§ Records provided:
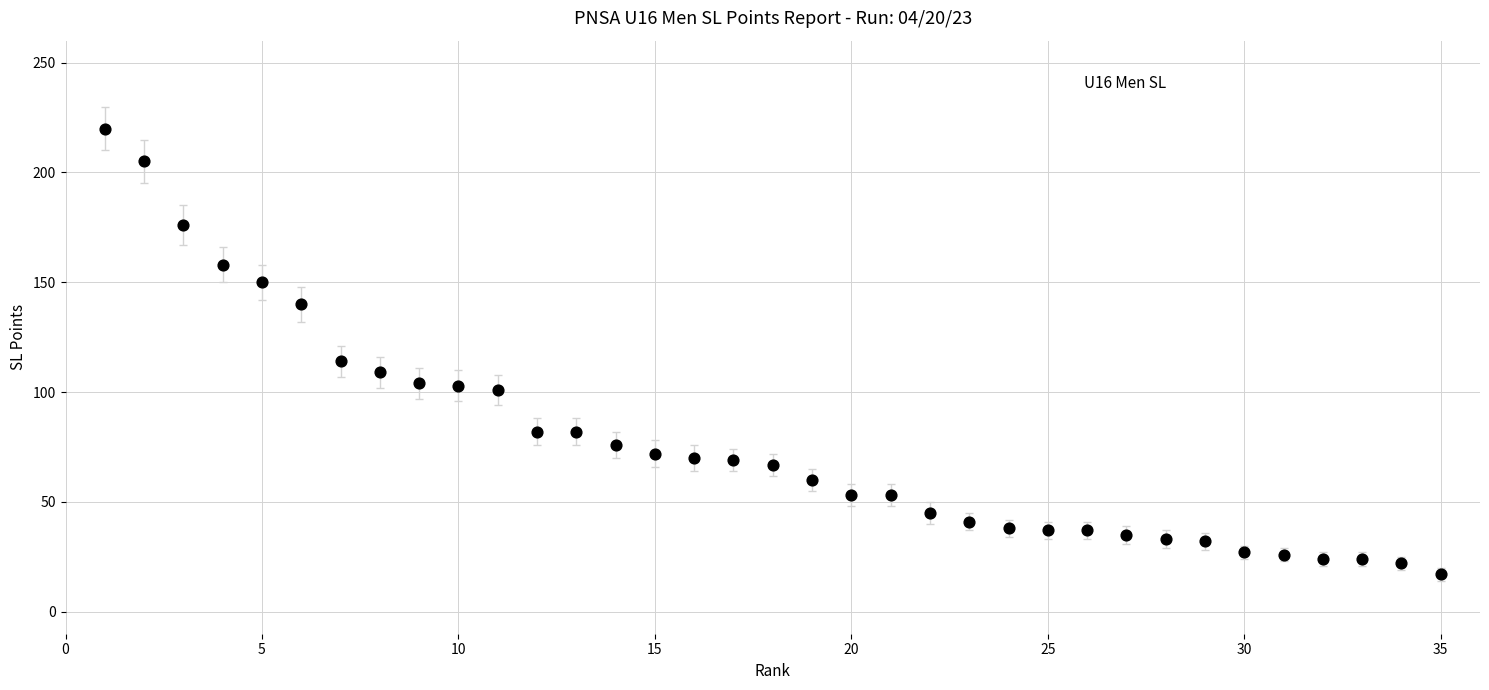

What is the range of Y values (max minus min)?

203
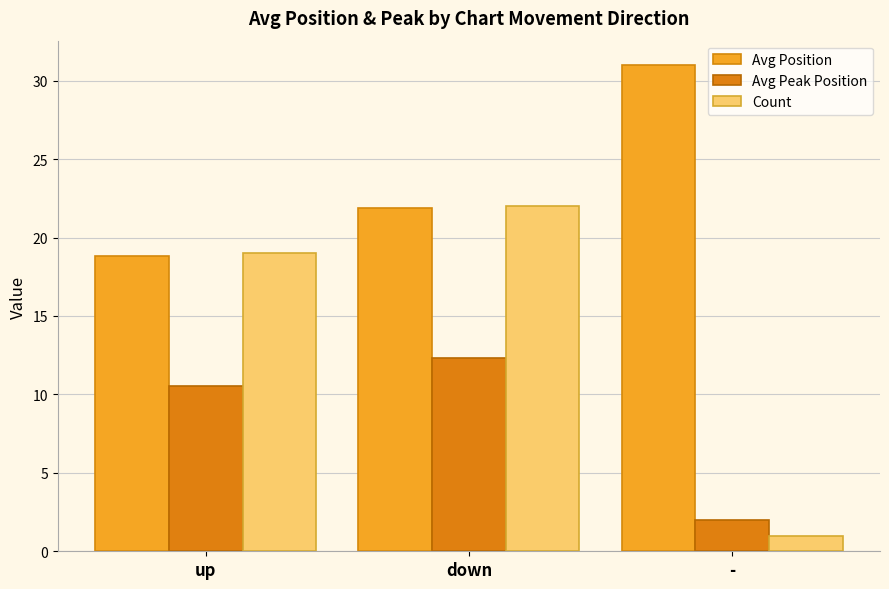

Where is Avg Position nearest to the value 24?

down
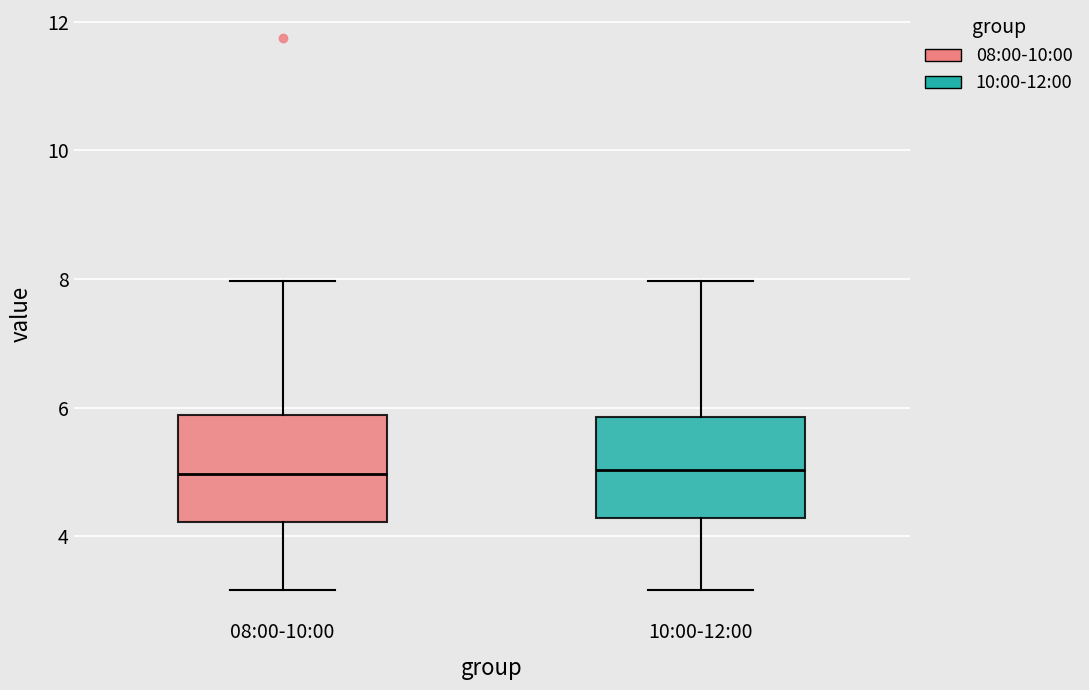

Where does the median line of the box for 08:00-10:00 sit on the y-axis? The values are not printed on the chart, so give them approximately, as read against the axis.

5.0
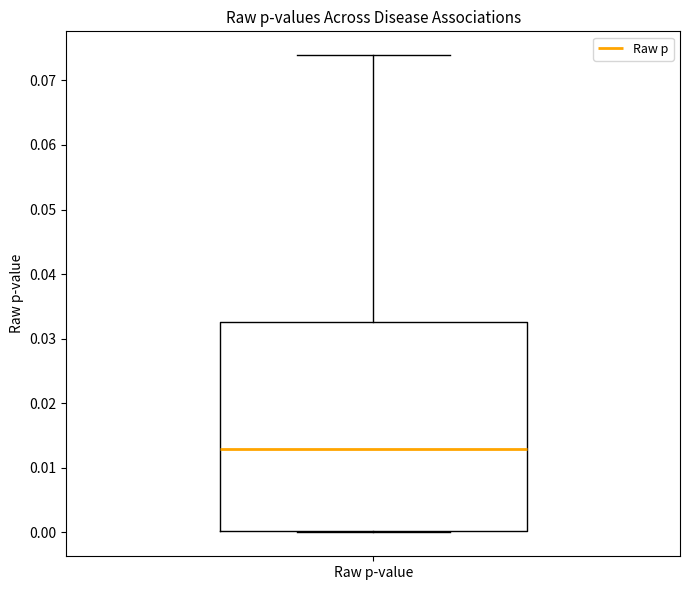

Read this box plot against the y-axis: the position of the median line, the range covered by the box, and the ends of both whiskers. The values are not printed on the chart, so give them approximately, as read against the axis.

median 0.013, box 0.000 to 0.033, whiskers 0.000 to 0.074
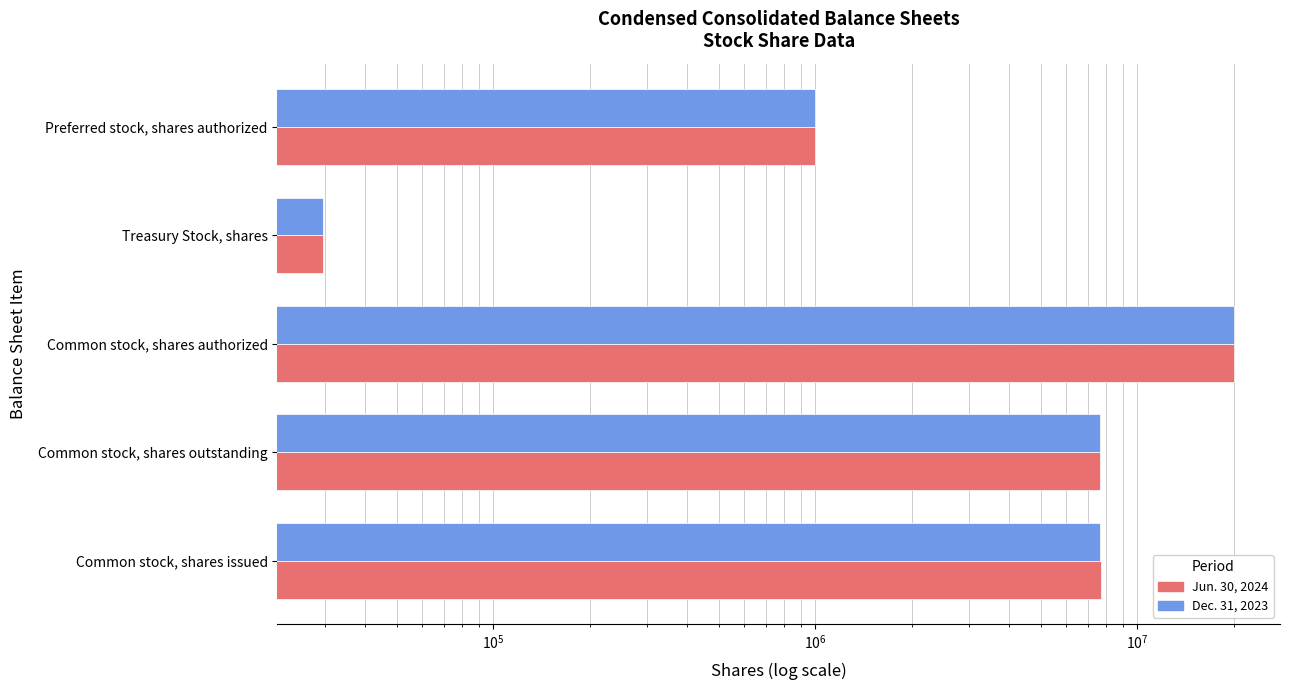

Which series has the largest range (max minus min)?

Jun. 30, 2024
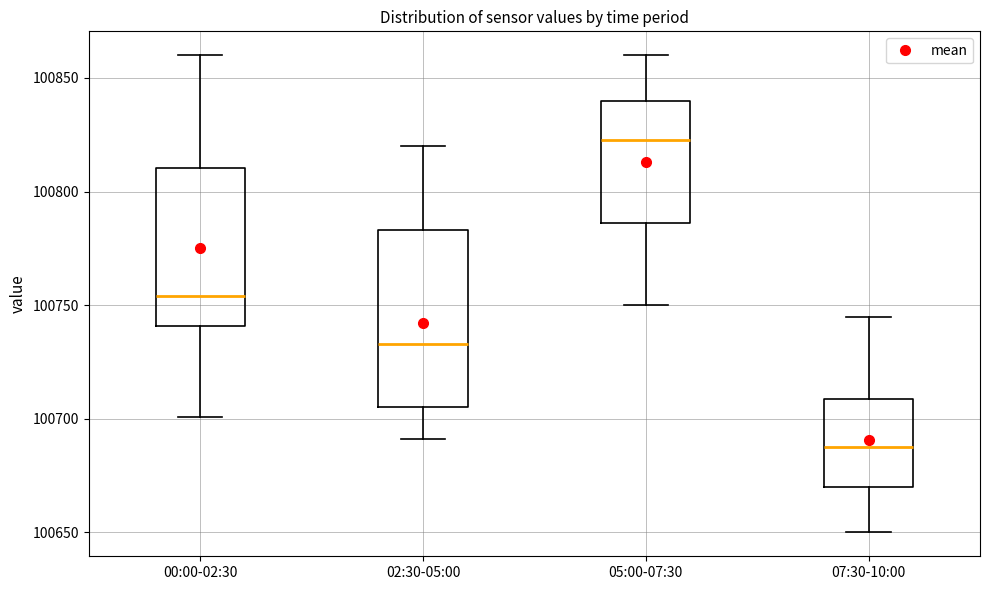

Which box has the highest median line?

05:00-07:30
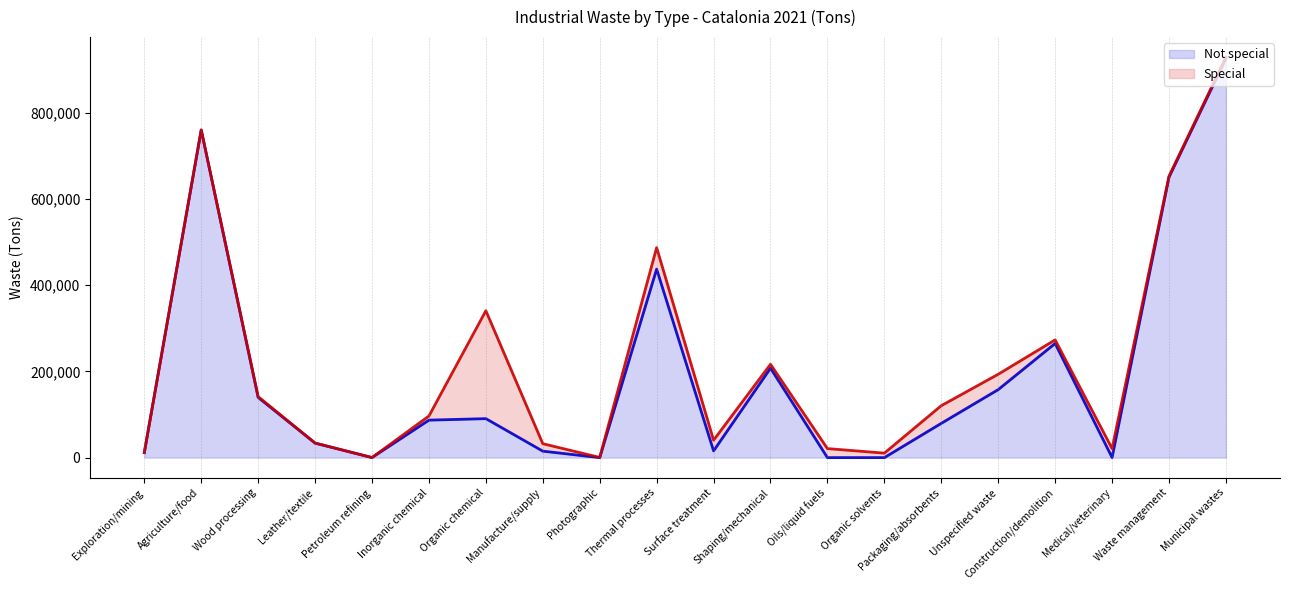

The value at Inorganic chemical is 86969. True or false?

True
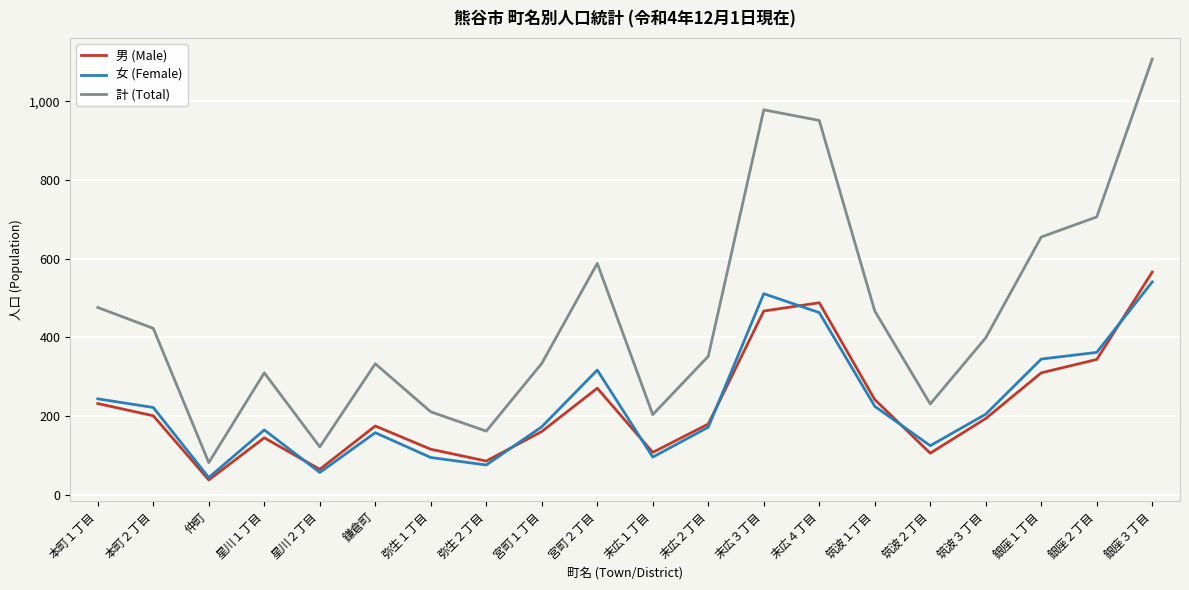

At which category is the sum across all series the highest?

銀座３丁目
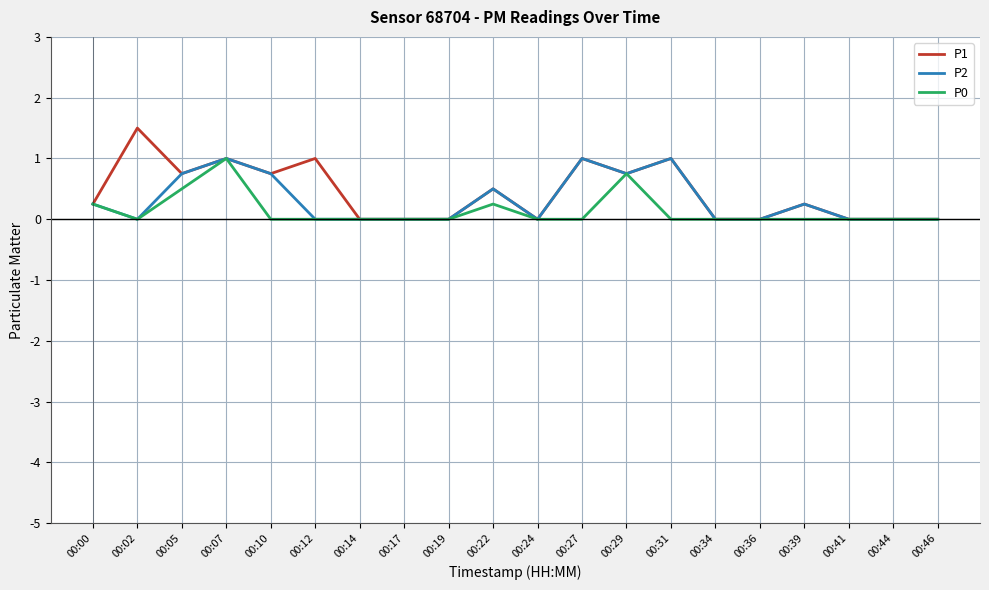

What are all the series names shown in the legend?

P1, P2, P0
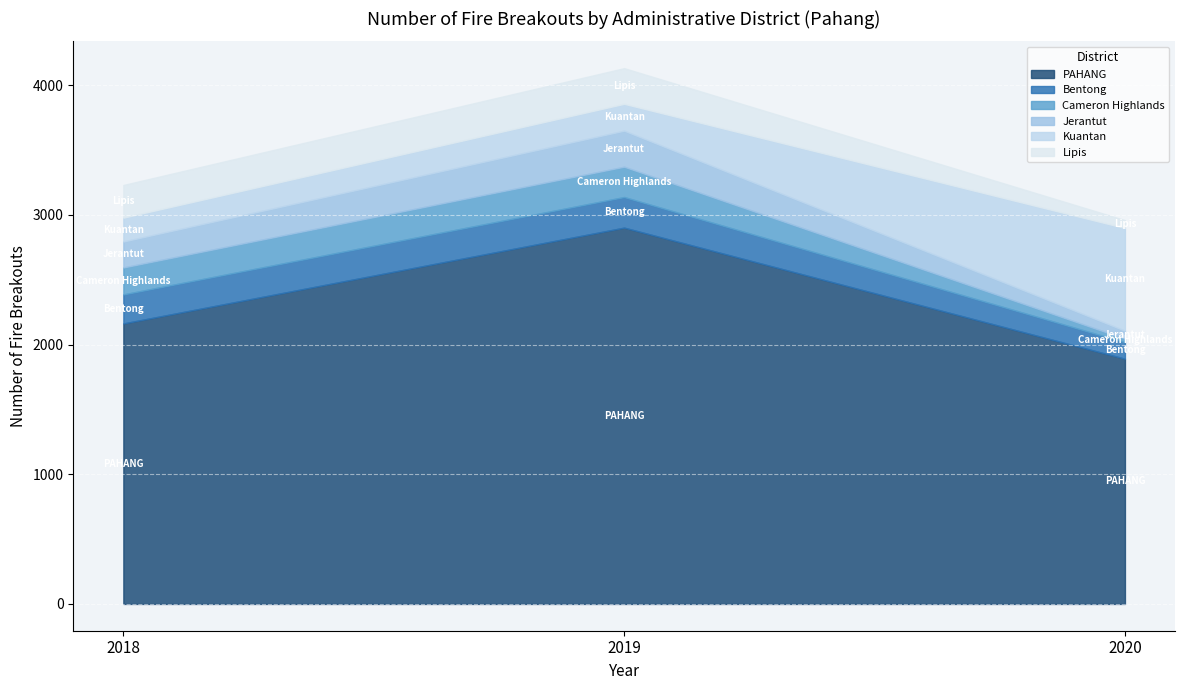

At which category does the chart reach its peak across all series?

2019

§ Exercise aim:
Format the lines above as a Markdown table with the columns "Row" and "Line," giving each line its own numbered row. Skip the blank lines, and leave the pictures out of the answer.

§ Response to the task:
| Row | Line |
|---|---|
| 1 | What is the range of Y values (max minus min)? |
| 2 | 203 |
| 3 | Where is Avg Position nearest to the value 24? |
| 4 | down |
| 5 | Where does the median line of the box for 08:00-10:00 sit on the y-axis? The values are not printed on the chart, so give them approximately, as read against the axis. |
| 6 | 5.0 |
| 7 | Read this box plot against the y-axis: the position of the median line, the range covered by the box, and the ends of both whiskers. The values are not printed on the chart, so give them approximately, as read against the axis. |
| 8 | median 0.013, box 0.000 to 0.033, whiskers 0.000 to 0.074 |
| 9 | Which series has the largest range (max minus min)? |
| 10 | Jun. 30, 2024 |
| 11 | Which box has the highest median line? |
| 12 | 05:00-07:30 |
| 13 | The value at Inorganic chemical is 86969. True or false? |
| 14 | True |
| 15 | At which category is the sum across all series the highest? |
| 16 | 銀座３丁目 |
| 17 | What are all the series names shown in the legend? |
| 18 | P1, P2, P0 |
| 19 | At which category does the chart reach its peak across all series? |
| 20 | 2019 |